Domestic struggles take so many forms in the land of the living. These “adolescent” (female) styles in a Protea cynaroides flowerhead have had enough of being boxed in by male domination, encapsulated inside their perianths. They are straining their powerful cylindrical bodies for escaping the stranglehold.
Quite prepared and determined to follow their natural destiny, they compromise their femininity by taking on some male work in return for standing tall in the sun: They proudly bear the survival necessity, the pollen, on their sticky heads, the stigmas.
There is full acceptance that this moment is not yet for them as women, their rebellion constructive, within the plan for the future of the species. They hold the pollen available for transportation to other florets while remaining virginal and patiently subservient, awaiting their big moment.

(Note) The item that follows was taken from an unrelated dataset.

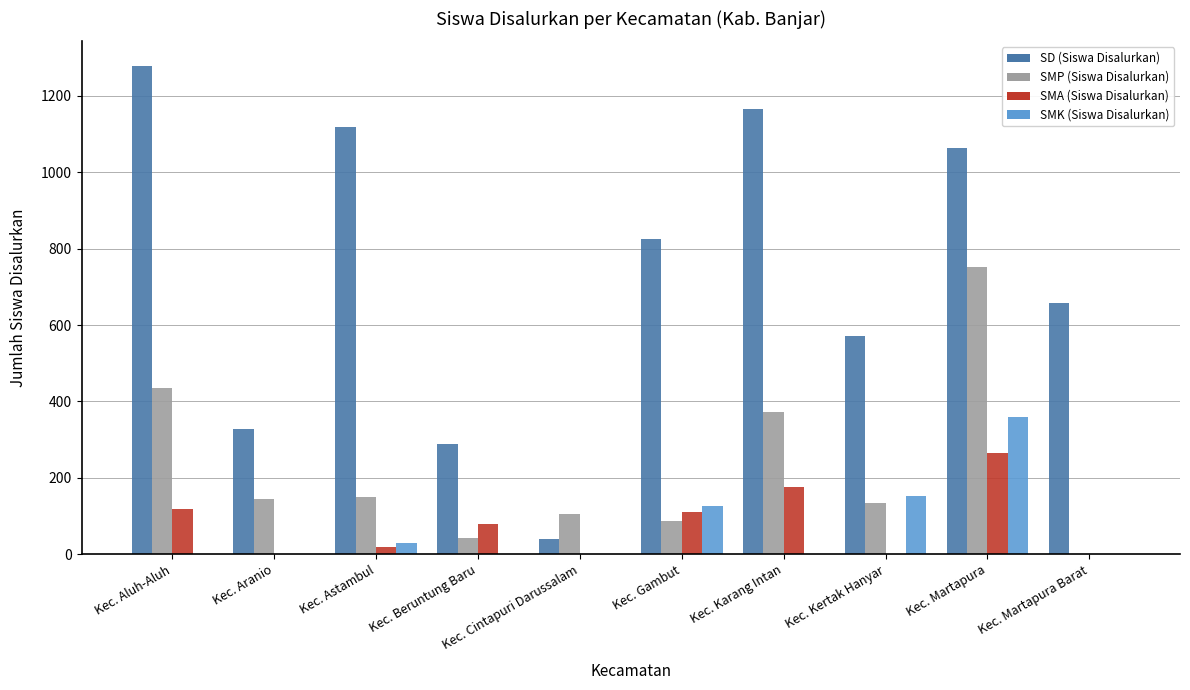

Between Kec. Karang Intan and Kec. Martapura Barat, which series saw the biggest shift?

SD (Siswa Disalurkan)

No visitor of whatever species will get past them without rubbing sides to reach the enticing juice, stored below inside the flowerhead base. Touching is such a ubiquitous wonder of procreation, so much more than rubbing off and contamination. Disgustingly unflattering! But they tell the same story, achieve the same goal.
Thus the pollen distribution service providers, mainly birds and insects, lured by home made liquor called nectar, unwittingly relieve the pollen presenters of their sticky loads. Weirdly complex for a logistics arrangement, but inspired.
Once the everyday magic of this florally enhanced postal service is fulfilled, the styles revert to the feminine affair of becoming receptive to and fertilised by pollen. It has to be attracted from some place else in the big wide world, mainly only over there, as long as it is not from the home flower itself. In a life-changing moment many a style gets blessed by an itinerant "holy one" of dubious appearance, definitely secular in nature. Crowning of the style head by a tiny pollen grain is the beginning of fulfilment.